** Data for review follows **
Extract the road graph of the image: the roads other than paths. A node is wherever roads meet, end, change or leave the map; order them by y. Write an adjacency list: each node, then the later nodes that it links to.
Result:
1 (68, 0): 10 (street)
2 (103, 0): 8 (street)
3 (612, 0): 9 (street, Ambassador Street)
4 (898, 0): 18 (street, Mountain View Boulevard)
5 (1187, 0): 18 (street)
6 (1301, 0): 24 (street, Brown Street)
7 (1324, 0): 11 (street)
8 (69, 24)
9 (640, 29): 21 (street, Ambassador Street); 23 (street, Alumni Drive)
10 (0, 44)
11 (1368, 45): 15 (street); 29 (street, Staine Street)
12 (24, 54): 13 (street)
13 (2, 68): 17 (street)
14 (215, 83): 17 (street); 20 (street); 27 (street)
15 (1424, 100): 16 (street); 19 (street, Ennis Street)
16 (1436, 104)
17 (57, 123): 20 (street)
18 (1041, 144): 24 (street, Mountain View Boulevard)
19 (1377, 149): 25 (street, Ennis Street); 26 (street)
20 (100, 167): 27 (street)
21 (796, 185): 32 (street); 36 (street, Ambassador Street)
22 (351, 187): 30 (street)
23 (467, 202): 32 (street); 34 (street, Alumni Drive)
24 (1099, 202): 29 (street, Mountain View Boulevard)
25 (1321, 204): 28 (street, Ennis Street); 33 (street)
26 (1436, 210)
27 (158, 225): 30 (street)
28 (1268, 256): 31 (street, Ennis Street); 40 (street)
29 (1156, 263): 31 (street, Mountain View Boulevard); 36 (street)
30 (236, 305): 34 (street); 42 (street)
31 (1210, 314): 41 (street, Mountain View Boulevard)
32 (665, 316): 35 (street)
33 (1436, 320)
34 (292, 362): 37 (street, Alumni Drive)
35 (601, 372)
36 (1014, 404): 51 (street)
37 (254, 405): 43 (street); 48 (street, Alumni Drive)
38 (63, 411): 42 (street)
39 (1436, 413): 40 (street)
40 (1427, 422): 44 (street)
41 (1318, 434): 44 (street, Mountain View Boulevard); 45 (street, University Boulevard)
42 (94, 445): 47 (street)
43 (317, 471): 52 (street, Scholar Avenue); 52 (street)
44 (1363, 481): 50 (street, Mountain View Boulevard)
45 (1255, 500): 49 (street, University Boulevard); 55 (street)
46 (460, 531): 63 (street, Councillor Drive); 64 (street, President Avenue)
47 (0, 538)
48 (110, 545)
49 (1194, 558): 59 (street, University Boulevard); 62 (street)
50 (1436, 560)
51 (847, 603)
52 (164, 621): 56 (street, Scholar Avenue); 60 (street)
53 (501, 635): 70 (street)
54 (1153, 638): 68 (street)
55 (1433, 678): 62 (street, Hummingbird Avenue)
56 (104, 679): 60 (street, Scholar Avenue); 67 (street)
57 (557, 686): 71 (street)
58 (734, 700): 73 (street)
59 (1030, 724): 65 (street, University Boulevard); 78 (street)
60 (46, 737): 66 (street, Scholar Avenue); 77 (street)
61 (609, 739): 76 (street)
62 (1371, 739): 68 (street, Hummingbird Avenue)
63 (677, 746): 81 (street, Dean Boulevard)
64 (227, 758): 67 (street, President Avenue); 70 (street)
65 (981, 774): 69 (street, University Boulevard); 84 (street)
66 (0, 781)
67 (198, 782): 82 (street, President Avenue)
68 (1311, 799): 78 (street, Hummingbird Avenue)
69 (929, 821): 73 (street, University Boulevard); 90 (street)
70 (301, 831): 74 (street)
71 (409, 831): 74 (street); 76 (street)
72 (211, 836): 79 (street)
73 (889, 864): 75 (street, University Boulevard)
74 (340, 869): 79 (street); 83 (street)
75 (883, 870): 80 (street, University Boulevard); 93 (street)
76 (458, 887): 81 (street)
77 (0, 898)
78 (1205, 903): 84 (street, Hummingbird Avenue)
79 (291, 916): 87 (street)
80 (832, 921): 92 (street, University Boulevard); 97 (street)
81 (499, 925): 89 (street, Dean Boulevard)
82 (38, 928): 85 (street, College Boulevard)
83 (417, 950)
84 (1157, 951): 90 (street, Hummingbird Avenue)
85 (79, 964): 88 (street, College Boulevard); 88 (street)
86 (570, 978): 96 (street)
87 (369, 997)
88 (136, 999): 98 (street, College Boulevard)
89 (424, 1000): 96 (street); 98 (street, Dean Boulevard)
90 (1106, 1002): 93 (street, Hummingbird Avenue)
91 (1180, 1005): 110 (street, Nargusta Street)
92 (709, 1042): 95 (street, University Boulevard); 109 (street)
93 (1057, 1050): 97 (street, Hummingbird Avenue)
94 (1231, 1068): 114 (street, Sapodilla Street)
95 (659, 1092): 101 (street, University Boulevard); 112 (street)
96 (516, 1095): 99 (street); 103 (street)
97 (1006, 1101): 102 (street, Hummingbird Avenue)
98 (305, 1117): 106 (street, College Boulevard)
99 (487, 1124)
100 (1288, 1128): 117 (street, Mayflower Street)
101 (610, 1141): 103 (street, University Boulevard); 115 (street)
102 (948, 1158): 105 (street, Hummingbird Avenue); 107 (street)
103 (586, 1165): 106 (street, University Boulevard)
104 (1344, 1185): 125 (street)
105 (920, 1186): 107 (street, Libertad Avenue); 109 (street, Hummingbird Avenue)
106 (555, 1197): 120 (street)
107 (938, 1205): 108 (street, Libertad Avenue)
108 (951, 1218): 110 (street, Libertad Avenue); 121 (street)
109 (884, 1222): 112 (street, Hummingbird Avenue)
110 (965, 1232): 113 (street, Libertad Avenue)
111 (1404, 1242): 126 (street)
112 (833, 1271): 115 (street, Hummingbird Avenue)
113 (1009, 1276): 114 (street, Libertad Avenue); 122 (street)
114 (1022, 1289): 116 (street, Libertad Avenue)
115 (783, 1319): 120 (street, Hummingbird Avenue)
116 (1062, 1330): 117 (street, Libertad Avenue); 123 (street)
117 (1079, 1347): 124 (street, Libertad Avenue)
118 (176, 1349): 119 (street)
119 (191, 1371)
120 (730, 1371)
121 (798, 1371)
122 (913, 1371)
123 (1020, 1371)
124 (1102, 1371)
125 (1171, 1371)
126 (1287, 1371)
** End of Data for review **
Repeat each entry exactly as it was given.

§ **Task response**
Extract the road graph of the image: the roads other than paths. A node is wherever roads meet, end, change or leave the map; order them by y. Write an adjacency list: each node, then the later nodes that it links to.
Result:
1 (68, 0): 10 (street)
2 (103, 0): 8 (street)
3 (612, 0): 9 (street, Ambassador Street)
4 (898, 0): 18 (street, Mountain View Boulevard)
5 (1187, 0): 18 (street)
6 (1301, 0): 24 (street, Brown Street)
7 (1324, 0): 11 (street)
8 (69, 24)
9 (640, 29): 21 (street, Ambassador Street); 23 (street, Alumni Drive)
10 (0, 44)
11 (1368, 45): 15 (street); 29 (street, Staine Street)
12 (24, 54): 13 (street)
13 (2, 68): 17 (street)
14 (215, 83): 17 (street); 20 (street); 27 (street)
15 (1424, 100): 16 (street); 19 (street, Ennis Street)
16 (1436, 104)
17 (57, 123): 20 (street)
18 (1041, 144): 24 (street, Mountain View Boulevard)
19 (1377, 149): 25 (street, Ennis Street); 26 (street)
20 (100, 167): 27 (street)
21 (796, 185): 32 (street); 36 (street, Ambassador Street)
22 (351, 187): 30 (street)
23 (467, 202): 32 (street); 34 (street, Alumni Drive)
24 (1099, 202): 29 (street, Mountain View Boulevard)
25 (1321, 204): 28 (street, Ennis Street); 33 (street)
26 (1436, 210)
27 (158, 225): 30 (street)
28 (1268, 256): 31 (street, Ennis Street); 40 (street)
29 (1156, 263): 31 (street, Mountain View Boulevard); 36 (street)
30 (236, 305): 34 (street); 42 (street)
31 (1210, 314): 41 (street, Mountain View Boulevard)
32 (665, 316): 35 (street)
33 (1436, 320)
34 (292, 362): 37 (street, Alumni Drive)
35 (601, 372)
36 (1014, 404): 51 (street)
37 (254, 405): 43 (street); 48 (street, Alumni Drive)
38 (63, 411): 42 (street)
39 (1436, 413): 40 (street)
40 (1427, 422): 44 (street)
41 (1318, 434): 44 (street, Mountain View Boulevard); 45 (street, University Boulevard)
42 (94, 445): 47 (street)
43 (317, 471): 52 (street, Scholar Avenue); 52 (street)
44 (1363, 481): 50 (street, Mountain View Boulevard)
45 (1255, 500): 49 (street, University Boulevard); 55 (street)
46 (460, 531): 63 (street, Councillor Drive); 64 (street, President Avenue)
47 (0, 538)
48 (110, 545)
49 (1194, 558): 59 (street, University Boulevard); 62 (street)
50 (1436, 560)
51 (847, 603)
52 (164, 621): 56 (street, Scholar Avenue); 60 (street)
53 (501, 635): 70 (street)
54 (1153, 638): 68 (street)
55 (1433, 678): 62 (street, Hummingbird Avenue)
56 (104, 679): 60 (street, Scholar Avenue); 67 (street)
57 (557, 686): 71 (street)
58 (734, 700): 73 (street)
59 (1030, 724): 65 (street, University Boulevard); 78 (street)
60 (46, 737): 66 (street, Scholar Avenue); 77 (street)
61 (609, 739): 76 (street)
62 (1371, 739): 68 (street, Hummingbird Avenue)
63 (677, 746): 81 (street, Dean Boulevard)
64 (227, 758): 67 (street, President Avenue); 70 (street)
65 (981, 774): 69 (street, University Boulevard); 84 (street)
66 (0, 781)
67 (198, 782): 82 (street, President Avenue)
68 (1311, 799): 78 (street, Hummingbird Avenue)
69 (929, 821): 73 (street, University Boulevard); 90 (street)
70 (301, 831): 74 (street)
71 (409, 831): 74 (street); 76 (street)
72 (211, 836): 79 (street)
73 (889, 864): 75 (street, University Boulevard)
74 (340, 869): 79 (street); 83 (street)
75 (883, 870): 80 (street, University Boulevard); 93 (street)
76 (458, 887): 81 (street)
77 (0, 898)
78 (1205, 903): 84 (street, Hummingbird Avenue)
79 (291, 916): 87 (street)
80 (832, 921): 92 (street, University Boulevard); 97 (street)
81 (499, 925): 89 (street, Dean Boulevard)
82 (38, 928): 85 (street, College Boulevard)
83 (417, 950)
84 (1157, 951): 90 (street, Hummingbird Avenue)
85 (79, 964): 88 (street, College Boulevard); 88 (street)
86 (570, 978): 96 (street)
87 (369, 997)
88 (136, 999): 98 (street, College Boulevard)
89 (424, 1000): 96 (street); 98 (street, Dean Boulevard)
90 (1106, 1002): 93 (street, Hummingbird Avenue)
91 (1180, 1005): 110 (street, Nargusta Street)
92 (709, 1042): 95 (street, University Boulevard); 109 (street)
93 (1057, 1050): 97 (street, Hummingbird Avenue)
94 (1231, 1068): 114 (street, Sapodilla Street)
95 (659, 1092): 101 (street, University Boulevard); 112 (street)
96 (516, 1095): 99 (street); 103 (street)
97 (1006, 1101): 102 (street, Hummingbird Avenue)
98 (305, 1117): 106 (street, College Boulevard)
99 (487, 1124)
100 (1288, 1128): 117 (street, Mayflower Street)
101 (610, 1141): 103 (street, University Boulevard); 115 (street)
102 (948, 1158): 105 (street, Hummingbird Avenue); 107 (street)
103 (586, 1165): 106 (street, University Boulevard)
104 (1344, 1185): 125 (street)
105 (920, 1186): 107 (street, Libertad Avenue); 109 (street, Hummingbird Avenue)
106 (555, 1197): 120 (street)
107 (938, 1205): 108 (street, Libertad Avenue)
108 (951, 1218): 110 (street, Libertad Avenue); 121 (street)
109 (884, 1222): 112 (street, Hummingbird Avenue)
110 (965, 1232): 113 (street, Libertad Avenue)
111 (1404, 1242): 126 (street)
112 (833, 1271): 115 (street, Hummingbird Avenue)
113 (1009, 1276): 114 (street, Libertad Avenue); 122 (street)
114 (1022, 1289): 116 (street, Libertad Avenue)
115 (783, 1319): 120 (street, Hummingbird Avenue)
116 (1062, 1330): 117 (street, Libertad Avenue); 123 (street)
117 (1079, 1347): 124 (street, Libertad Avenue)
118 (176, 1349): 119 (street)
119 (191, 1371)
120 (730, 1371)
121 (798, 1371)
122 (913, 1371)
123 (1020, 1371)
124 (1102, 1371)
125 (1171, 1371)
126 (1287, 1371)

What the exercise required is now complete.